Bhopal-Katastrophe wirkt nach

"Die geplante Haftungsobergrenze offenbart, dass in Indien und dem Westen bei Industrieunglücken noch immer mit zweierlei Maß gemessen wird", bemängelt Rajesh Rajgopalan, Professor für internationale Politik an der Jawaharlal Nehru Universität in Neu-Delhi. Das Thema Entschädigung ist in Indien wegen der Chemiekatastrophe von Bhopal vor 25 Jahren stark emotional besetzt. An den Folgen des Giftgasaustritts bei einer Tochterfirma des US-Konzerns Union Carbide starben mindestens 15 000 Menschen. Der von dem Unternehmen geleistete Schadenersatz, insgesamt 470 Mio. Dollar, wird in Indien als viel zu gering kritisiert.
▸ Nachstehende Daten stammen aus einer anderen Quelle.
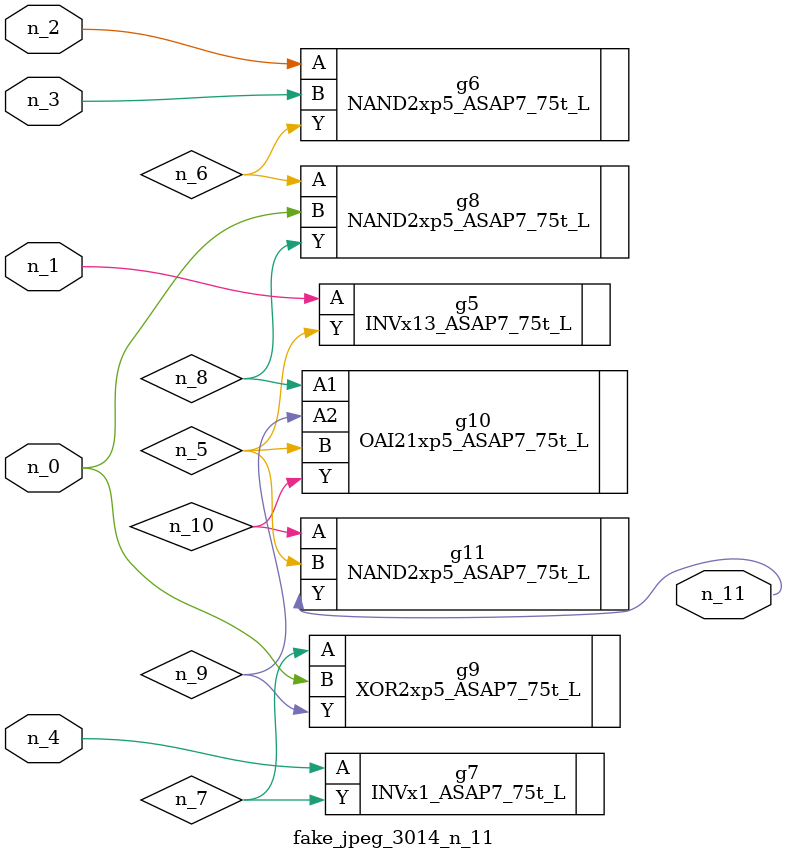
<source format=v>
module fake_jpeg_3014_n_11 (n_3, n_2, n_1, n_0, n_4, n_11);

input n_3;
input n_2;
input n_1;
input n_0;
input n_4;

output n_11;

wire n_10;
wire n_8;
wire n_9;
wire n_6;
wire n_5;
wire n_7;

INVx13_ASAP7_75t_L g5 ( 
.A(n_1),
.Y(n_5)
);

NAND2xp5_ASAP7_75t_L g6 ( 
.A(n_2),
.B(n_3),
.Y(n_6)
);

INVx1_ASAP7_75t_L g7 ( 
.A(n_4),
.Y(n_7)
);

NAND2xp5_ASAP7_75t_L g8 ( 
.A(n_6),
.B(n_0),
.Y(n_8)
);

OAI21xp5_ASAP7_75t_L g10 ( 
.A1(n_8),
.A2(n_9),
.B(n_5),
.Y(n_10)
);

XOR2xp5_ASAP7_75t_L g9 ( 
.A(n_7),
.B(n_0),
.Y(n_9)
);

NAND2xp5_ASAP7_75t_L g11 ( 
.A(n_10),
.B(n_5),
.Y(n_11)
);


endmodule
</source>
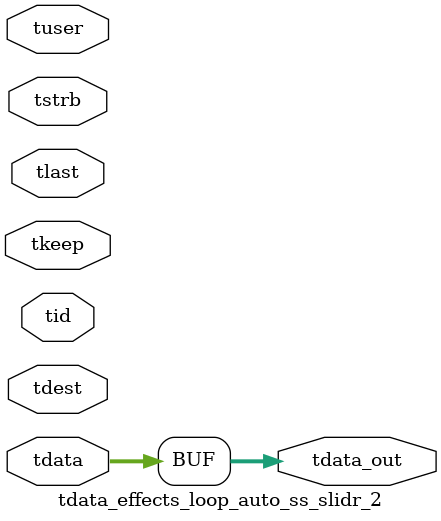
<source format=v>


`timescale 1ps/1ps

module tdata_effects_loop_auto_ss_slidr_2 #
(
parameter C_S_AXIS_TDATA_WIDTH = 32,
parameter C_S_AXIS_TUSER_WIDTH = 0,
parameter C_S_AXIS_TID_WIDTH   = 0,
parameter C_S_AXIS_TDEST_WIDTH = 0,
parameter C_M_AXIS_TDATA_WIDTH = 32
)
(
input  [(C_S_AXIS_TDATA_WIDTH == 0 ? 1 : C_S_AXIS_TDATA_WIDTH)-1:0     ] tdata,
input  [(C_S_AXIS_TUSER_WIDTH == 0 ? 1 : C_S_AXIS_TUSER_WIDTH)-1:0     ] tuser,
input  [(C_S_AXIS_TID_WIDTH   == 0 ? 1 : C_S_AXIS_TID_WIDTH)-1:0       ] tid,
input  [(C_S_AXIS_TDEST_WIDTH == 0 ? 1 : C_S_AXIS_TDEST_WIDTH)-1:0     ] tdest,
input  [(C_S_AXIS_TDATA_WIDTH/8)-1:0 ] tkeep,
input  [(C_S_AXIS_TDATA_WIDTH/8)-1:0 ] tstrb,
input                                                                    tlast,
output [C_M_AXIS_TDATA_WIDTH-1:0] tdata_out
);

assign tdata_out = {tdata[63:0]};

endmodule


</source>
Obwohl die jetzt für Nuklearunfälle festgelegte Haftungsgrenze noch niedriger ist, gibt es kaum politischen Widerstand. Die größte Oppositionspartei BJP hat sie akzeptiert. Hintergrund ist, dass bisher alle indischen Atomkraftwerke vom Staatsunternehmen Nuclear Power Corp. of India (NPCIL) betrieben werden - und das wollen Regierung und Opposition gleichermaßen schonen.
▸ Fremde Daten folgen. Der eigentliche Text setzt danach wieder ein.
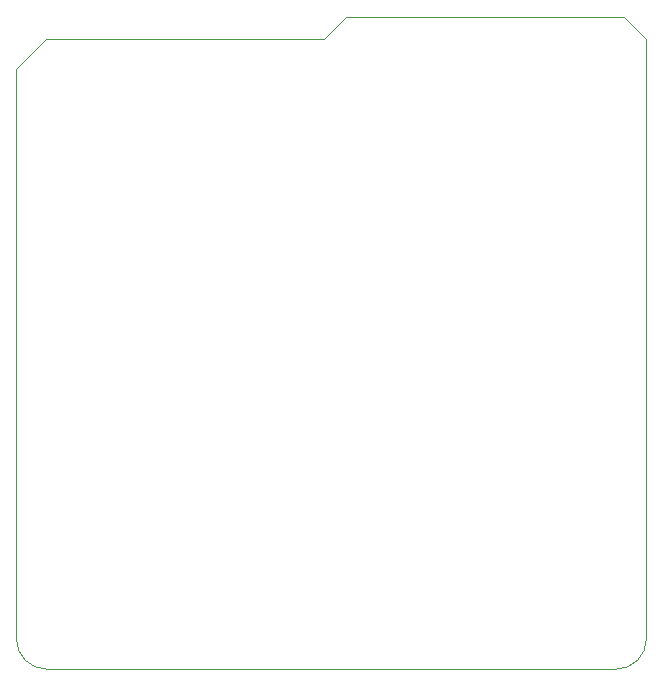
<source format=gm1>
G04 #@! TF.GenerationSoftware,KiCad,Pcbnew,6.0.11-3.fc36*
G04 #@! TF.CreationDate,2023-04-04T19:14:45+09:00*
G04 #@! TF.ProjectId,Tetiduino,54657469-6475-4696-9e6f-2e6b69636164,rev?*
G04 #@! TF.SameCoordinates,Original*
G04 #@! TF.FileFunction,Profile,NP*
%FSLAX46Y46*%
G04 Gerber Fmt 4.6, Leading zero omitted, Abs format (unit mm)*
G04 Created by KiCad (PCBNEW 6.0.11-3.fc36) date 2023-04-04 19:14:45*
%MOMM*%
%LPD*%
G01*
G04 APERTURE LIST*
G04 #@! TA.AperFunction,Profile*
%ADD10C,0.100000*%
G04 #@! TD*
G04 APERTURE END LIST*
D10*
X121920000Y-137795000D02*
X121920000Y-89535000D01*
X121920000Y-137795000D02*
G75*
G03*
X124460000Y-140335000I2540000J0D01*
G01*
X175260000Y-137795000D02*
X175260000Y-86995000D01*
X124460000Y-86995000D02*
X147955000Y-86995000D01*
X121920000Y-89535000D02*
X124460000Y-86995000D01*
X175260000Y-86995000D02*
X173355000Y-85090000D01*
X172720000Y-140335000D02*
G75*
G03*
X175260000Y-137795000I0J2540000D01*
G01*
X173355000Y-85090000D02*
X149860000Y-85090000D01*
X124460000Y-140335000D02*
X172720000Y-140335000D01*
X147955000Y-86995000D02*
X149860000Y-85090000D01*
M02*

</source>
Umstritten ist nur noch die Forderung der BJP, dass auch die Lieferanten von Nukleartechnologie bei Unfällen haften sollen, wenn ihnen etwa grobe Fahrlässigkeit nachgewiesen wird. Das betrifft besonders die US-Kraftwerksbauer General Electric und Westinghouse, Frankreichs Areva sowie die russische Rosatom, die alle auf Milliardenaufträge in Indien hoffen. Doch hohe Schadenersatzrisiken müssen auch sie kaum befürchten. Die Regierung will die Forderung der Opposition abschwächen, indem sie die Haftung der Kraftwerksbauer auf "bewussten Vorsatz zur Herbeiführung eines Nuklearschadens" begrenzt. Damit wäre das Verlangen Washingtons, bei einem Unglück US-Firmen nicht in Regress zu nehmen, weitgehend erfüllt.